Et les autres pays ?
Plusieurs États ont aussi mené des essais au XXe siècle, mais la majorité a cessé depuis les années 1990.
- La France a réalisé 210 essais entre 1945 et 1996 (dernier essai en 1996).
- Le Royaume-Uni a conduit 45 essais entre 1952 et 1991.
- En 1998, l’Inde et le Pakistan ont chacun effectué des essais nucléaires ; ces deux pays n’ont jamais signé le TICE.
- La Corée du Nord a déclaré des essais en 2006, 2009, 2013, 2016 (deux essais) et 2017. Pyongyang n’a pas signé le TICE.
- Neuf États possèdent aujourd’hui des armes nucléaires : États-Unis, Russie, Royaume-Uni, France, Chine, Inde, Pakistan, Corée du Nord et Israël (qui maintient une politique d’ambiguïté nucléaire).
Le TICE : signature, ratification et obligations légales
Le Traité d’interdiction complète des essais nucléaires prohibe toutes explosions nucléaires partout sur la planète, à des fins militaires ou civiles.
- Signer un traité exprime l’accord politique et l’intention de s’y conformer, mais ce n’est qu’en le ratifiant qu’un État le rend juridiquement contraignant au plan national et international.
- Les États-Unis ont signé le TICE en 1996 mais ne l’ont jamais ratifié, de sorte que Washington n’est pas légalement lié par ses dispositions.
- La Russie a signé et ratifié le TICE, mais a révoqué sa ratification en 2023.
Une reprise des essais pourrait-elle déclencher une nouvelle course aux armements ?
Le précédent historique suggère que la relance des essais peut alimenter une dynamique d’escalade.
- Au début de l’ère nucléaire, tensions et espionnage entre États-Unis et URSS ont précipité une course aux armements.
- Des réactions en chaîne se sont produites ensuite : Royaume-Uni (1952), France (1960) puis la Chine (1964) ont développé des capacités nucléaires, souvent en réponse à des menaces perçues.
- En 1998, Inde et Pakistan ont montré comment des essais réciproques peuvent déclencher une escalade régionale rapide.
Un rapport du SIPRI publié en juin 2025 avertissait que le monde était « au bord » d’une nouvelle course aux armements nucléaires, en partie parce que de nouveaux ogives continuent d’être produites même si le stock total diminue, notamment du fait du démantèlement d’anciens engins.

Le recul des traités de contrôle des armements
Les garde-fous internationaux ayant visé à limiter les arsenaux nucléaires se sont affaiblis ces dernières décennies.
- La menace iranienne de se retirer du Traité sur la non-prolifération (TNP) a été évoquée à plusieurs reprises, notamment en juin 2025.

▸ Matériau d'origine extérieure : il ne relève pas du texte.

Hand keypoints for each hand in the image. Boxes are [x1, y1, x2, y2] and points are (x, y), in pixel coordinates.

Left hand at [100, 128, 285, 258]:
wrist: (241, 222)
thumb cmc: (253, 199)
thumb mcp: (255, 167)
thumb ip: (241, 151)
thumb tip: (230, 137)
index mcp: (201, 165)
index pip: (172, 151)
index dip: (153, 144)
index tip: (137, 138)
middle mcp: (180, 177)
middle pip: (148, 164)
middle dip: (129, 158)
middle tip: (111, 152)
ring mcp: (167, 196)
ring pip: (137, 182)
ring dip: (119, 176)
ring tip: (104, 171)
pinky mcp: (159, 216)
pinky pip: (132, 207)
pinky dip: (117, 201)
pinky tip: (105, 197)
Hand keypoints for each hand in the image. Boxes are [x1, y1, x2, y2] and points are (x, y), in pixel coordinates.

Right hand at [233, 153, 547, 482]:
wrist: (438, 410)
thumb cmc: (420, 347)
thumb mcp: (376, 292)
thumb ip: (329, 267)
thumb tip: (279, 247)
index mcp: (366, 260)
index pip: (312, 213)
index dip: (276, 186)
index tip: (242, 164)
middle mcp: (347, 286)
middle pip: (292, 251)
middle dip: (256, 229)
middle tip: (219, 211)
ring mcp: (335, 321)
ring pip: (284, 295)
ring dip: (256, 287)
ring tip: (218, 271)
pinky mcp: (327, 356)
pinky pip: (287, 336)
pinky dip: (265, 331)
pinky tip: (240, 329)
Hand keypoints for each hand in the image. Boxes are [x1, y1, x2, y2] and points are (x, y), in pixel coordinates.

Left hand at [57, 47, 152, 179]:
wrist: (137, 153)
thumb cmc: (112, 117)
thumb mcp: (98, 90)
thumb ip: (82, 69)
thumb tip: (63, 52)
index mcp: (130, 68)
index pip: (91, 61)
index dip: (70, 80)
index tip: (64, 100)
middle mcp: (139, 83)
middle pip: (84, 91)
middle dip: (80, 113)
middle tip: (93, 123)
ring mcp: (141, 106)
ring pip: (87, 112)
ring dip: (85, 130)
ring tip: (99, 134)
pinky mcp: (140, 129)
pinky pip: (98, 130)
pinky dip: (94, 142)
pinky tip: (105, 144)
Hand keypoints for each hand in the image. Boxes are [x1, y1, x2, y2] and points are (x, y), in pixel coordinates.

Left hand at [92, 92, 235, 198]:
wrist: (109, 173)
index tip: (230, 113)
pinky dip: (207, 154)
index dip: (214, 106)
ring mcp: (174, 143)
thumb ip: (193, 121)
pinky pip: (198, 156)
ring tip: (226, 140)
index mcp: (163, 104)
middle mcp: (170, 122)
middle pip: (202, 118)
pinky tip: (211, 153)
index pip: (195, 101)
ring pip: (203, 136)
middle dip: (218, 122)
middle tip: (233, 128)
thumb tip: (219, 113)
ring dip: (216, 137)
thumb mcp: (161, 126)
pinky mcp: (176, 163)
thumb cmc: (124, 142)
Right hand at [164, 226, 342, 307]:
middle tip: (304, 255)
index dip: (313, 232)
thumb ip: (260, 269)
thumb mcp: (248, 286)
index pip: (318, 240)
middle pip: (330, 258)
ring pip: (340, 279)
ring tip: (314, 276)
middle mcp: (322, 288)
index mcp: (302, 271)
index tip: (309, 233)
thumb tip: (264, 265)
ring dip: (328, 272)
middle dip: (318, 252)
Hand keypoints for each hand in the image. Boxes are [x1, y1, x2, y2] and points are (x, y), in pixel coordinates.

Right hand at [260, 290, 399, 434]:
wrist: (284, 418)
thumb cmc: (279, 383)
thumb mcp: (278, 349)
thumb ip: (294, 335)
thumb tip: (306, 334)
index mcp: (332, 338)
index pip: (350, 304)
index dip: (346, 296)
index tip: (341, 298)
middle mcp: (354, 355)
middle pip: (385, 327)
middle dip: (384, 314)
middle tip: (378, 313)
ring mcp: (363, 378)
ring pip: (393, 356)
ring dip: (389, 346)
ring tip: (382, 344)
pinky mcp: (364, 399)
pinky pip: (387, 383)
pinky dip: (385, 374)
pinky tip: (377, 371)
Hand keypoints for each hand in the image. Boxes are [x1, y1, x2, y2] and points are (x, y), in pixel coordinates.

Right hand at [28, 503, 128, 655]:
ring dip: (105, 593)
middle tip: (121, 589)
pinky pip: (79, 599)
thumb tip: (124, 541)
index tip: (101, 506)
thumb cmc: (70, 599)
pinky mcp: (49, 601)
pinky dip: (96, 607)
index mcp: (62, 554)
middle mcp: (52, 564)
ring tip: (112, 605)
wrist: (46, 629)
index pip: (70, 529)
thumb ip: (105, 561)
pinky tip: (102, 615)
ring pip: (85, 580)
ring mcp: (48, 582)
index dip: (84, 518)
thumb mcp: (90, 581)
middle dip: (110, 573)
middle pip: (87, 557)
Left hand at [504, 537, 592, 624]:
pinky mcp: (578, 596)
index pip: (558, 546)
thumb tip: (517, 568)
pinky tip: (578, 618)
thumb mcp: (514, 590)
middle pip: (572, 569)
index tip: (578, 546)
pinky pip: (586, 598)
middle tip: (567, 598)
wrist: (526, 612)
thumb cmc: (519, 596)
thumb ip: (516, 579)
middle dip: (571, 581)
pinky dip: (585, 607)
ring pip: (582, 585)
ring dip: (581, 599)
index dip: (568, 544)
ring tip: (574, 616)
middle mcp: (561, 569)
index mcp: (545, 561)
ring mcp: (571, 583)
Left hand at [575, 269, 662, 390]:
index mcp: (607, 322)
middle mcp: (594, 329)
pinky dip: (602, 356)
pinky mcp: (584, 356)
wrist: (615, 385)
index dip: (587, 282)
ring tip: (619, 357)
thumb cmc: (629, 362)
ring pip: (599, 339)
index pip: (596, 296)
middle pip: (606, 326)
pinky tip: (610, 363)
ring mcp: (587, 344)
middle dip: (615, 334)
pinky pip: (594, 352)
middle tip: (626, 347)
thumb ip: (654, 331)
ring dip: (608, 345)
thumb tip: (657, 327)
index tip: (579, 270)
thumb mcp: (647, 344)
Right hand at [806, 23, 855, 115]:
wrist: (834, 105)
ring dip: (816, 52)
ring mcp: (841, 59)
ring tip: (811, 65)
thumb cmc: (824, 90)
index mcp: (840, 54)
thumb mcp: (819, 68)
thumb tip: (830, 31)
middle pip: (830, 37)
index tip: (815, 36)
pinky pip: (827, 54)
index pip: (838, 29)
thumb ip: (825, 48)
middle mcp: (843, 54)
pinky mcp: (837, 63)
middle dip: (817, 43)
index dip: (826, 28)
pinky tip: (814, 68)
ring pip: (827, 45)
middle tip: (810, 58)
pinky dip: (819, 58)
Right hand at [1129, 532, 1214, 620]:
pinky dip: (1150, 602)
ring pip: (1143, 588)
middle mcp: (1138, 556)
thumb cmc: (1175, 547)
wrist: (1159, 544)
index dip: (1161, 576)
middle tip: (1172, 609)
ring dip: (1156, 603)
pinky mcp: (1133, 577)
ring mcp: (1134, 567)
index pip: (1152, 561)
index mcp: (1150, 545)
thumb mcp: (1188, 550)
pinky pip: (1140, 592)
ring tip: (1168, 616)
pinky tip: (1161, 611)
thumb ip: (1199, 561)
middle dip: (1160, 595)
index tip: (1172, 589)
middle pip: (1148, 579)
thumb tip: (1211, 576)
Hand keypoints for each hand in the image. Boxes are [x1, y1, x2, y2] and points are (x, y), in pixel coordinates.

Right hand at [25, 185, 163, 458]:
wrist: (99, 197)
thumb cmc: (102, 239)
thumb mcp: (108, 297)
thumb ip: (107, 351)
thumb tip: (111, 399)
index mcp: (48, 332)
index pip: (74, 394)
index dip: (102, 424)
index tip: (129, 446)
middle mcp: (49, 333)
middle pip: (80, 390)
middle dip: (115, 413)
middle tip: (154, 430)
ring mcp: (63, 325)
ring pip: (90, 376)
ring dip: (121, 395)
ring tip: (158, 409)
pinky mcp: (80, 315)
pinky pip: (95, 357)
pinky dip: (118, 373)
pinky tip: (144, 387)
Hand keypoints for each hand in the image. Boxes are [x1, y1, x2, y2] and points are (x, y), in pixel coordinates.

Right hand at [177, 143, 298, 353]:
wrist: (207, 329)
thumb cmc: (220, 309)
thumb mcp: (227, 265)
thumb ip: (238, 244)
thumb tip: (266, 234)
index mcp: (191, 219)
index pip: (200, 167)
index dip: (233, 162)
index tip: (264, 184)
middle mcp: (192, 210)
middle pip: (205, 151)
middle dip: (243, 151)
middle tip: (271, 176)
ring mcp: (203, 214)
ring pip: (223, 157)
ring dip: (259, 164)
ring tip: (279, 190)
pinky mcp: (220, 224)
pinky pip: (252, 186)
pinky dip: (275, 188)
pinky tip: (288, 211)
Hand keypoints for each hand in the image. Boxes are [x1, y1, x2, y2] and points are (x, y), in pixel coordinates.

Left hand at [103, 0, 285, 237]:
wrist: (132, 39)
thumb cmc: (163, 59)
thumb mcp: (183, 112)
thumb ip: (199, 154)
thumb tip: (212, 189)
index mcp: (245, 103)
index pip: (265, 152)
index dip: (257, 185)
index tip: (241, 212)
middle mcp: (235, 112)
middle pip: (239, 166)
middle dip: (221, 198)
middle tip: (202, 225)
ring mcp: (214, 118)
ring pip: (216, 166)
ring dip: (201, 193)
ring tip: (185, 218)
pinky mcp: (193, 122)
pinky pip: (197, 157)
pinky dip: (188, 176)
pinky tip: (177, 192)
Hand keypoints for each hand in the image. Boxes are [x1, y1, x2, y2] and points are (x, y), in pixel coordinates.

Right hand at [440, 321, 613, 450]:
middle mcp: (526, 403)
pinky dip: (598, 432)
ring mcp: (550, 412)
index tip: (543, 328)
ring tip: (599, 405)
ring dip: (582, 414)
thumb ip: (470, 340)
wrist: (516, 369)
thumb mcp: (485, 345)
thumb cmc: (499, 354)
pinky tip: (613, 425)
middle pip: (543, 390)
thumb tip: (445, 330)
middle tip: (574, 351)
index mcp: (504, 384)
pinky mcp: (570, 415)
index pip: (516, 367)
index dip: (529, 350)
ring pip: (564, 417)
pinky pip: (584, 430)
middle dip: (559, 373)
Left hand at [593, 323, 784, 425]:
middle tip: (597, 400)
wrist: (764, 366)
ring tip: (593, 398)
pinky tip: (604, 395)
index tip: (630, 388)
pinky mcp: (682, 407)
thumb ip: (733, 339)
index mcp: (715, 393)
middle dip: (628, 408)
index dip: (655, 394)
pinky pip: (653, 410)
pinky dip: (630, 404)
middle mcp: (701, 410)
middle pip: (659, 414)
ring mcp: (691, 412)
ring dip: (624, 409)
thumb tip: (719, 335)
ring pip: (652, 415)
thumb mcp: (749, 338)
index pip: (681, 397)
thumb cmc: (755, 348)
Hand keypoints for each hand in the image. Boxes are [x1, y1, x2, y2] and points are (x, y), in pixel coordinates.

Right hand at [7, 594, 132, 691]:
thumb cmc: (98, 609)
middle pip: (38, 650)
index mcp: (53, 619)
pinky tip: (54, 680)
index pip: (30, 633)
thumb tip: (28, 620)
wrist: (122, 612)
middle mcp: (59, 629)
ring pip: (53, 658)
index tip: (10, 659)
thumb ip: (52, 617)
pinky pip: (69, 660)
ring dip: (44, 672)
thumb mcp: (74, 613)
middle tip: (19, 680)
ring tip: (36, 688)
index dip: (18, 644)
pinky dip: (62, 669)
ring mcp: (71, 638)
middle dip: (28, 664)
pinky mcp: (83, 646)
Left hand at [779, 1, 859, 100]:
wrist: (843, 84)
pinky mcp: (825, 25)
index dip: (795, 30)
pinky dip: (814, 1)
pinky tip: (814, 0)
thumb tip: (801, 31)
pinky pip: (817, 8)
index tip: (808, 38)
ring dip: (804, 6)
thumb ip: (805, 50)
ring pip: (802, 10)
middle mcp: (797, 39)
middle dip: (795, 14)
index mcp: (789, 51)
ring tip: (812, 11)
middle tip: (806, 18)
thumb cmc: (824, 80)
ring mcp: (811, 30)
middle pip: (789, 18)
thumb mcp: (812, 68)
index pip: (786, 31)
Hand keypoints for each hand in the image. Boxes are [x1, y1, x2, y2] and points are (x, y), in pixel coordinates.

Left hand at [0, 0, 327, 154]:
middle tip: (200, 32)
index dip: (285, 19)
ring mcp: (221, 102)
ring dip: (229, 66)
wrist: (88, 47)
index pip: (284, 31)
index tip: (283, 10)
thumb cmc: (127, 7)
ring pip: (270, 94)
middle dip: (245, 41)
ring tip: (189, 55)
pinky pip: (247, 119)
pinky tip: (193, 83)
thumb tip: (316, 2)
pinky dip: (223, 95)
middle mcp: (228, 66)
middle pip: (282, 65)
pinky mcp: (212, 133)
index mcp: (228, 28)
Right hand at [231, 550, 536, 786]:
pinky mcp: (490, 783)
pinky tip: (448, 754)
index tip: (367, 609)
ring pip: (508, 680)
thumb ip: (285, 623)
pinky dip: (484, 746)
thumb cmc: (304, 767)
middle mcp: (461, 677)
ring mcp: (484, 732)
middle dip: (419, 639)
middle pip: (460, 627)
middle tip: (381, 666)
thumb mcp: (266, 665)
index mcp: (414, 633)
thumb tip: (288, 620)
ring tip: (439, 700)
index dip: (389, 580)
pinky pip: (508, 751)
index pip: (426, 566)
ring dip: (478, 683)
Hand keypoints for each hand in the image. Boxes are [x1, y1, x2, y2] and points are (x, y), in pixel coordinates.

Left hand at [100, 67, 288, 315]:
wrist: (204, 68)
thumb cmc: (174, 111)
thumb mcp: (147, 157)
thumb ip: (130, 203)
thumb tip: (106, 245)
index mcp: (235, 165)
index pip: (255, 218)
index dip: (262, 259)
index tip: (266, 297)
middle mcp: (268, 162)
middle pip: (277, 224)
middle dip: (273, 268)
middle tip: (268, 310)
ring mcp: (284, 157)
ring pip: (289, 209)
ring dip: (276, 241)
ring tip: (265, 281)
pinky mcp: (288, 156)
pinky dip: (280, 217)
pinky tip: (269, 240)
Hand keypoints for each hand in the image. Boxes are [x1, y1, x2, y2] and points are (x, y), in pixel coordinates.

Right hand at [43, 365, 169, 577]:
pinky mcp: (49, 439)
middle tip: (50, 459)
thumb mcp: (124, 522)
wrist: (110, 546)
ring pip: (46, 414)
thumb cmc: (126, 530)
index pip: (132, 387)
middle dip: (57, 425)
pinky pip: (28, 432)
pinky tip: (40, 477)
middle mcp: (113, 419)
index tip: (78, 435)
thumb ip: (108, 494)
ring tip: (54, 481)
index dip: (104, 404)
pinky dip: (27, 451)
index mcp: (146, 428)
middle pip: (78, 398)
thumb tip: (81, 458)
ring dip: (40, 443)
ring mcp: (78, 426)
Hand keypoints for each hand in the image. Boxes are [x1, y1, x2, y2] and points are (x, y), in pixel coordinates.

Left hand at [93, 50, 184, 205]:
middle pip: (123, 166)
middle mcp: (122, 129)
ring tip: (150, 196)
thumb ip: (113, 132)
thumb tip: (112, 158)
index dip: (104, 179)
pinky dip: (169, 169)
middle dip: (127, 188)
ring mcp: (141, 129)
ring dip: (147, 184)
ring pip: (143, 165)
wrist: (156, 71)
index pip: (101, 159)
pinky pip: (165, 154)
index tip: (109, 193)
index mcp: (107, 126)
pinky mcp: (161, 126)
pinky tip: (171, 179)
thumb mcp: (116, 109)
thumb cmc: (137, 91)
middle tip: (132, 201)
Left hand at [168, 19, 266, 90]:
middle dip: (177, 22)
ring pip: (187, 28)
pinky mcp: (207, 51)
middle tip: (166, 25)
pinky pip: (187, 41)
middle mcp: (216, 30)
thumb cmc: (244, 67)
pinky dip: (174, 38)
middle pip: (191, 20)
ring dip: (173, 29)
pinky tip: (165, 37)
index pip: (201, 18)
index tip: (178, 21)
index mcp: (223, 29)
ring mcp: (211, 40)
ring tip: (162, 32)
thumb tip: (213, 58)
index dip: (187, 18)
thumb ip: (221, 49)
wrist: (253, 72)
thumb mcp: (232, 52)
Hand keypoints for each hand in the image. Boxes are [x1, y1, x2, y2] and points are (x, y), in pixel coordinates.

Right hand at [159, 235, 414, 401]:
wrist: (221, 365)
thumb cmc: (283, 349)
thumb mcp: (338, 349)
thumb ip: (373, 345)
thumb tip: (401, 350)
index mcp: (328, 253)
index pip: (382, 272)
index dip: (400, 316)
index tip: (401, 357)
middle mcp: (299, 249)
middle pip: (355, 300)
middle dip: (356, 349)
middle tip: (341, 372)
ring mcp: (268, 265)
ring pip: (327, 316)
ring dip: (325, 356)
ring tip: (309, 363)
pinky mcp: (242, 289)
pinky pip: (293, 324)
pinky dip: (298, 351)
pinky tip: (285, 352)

- Plusieurs accords majeurs de la Guerre froide ont été abandonnés ou sont devenus inopérants : le traité ABM (1972) dont les États-Unis se sont retirés en 2002 ; le traité INF (1987) dénoncé par les États-Unis en 2019.
- Le traité SALT II de 1979 n’a jamais été ratifié par les États-Unis et son importance a été réduite après 1980.
Cette érosion des cadres internationaux accroît les risques d’escalade si des États relancent les essais nucléaires ou accélèrent la production de nouvelles ogives.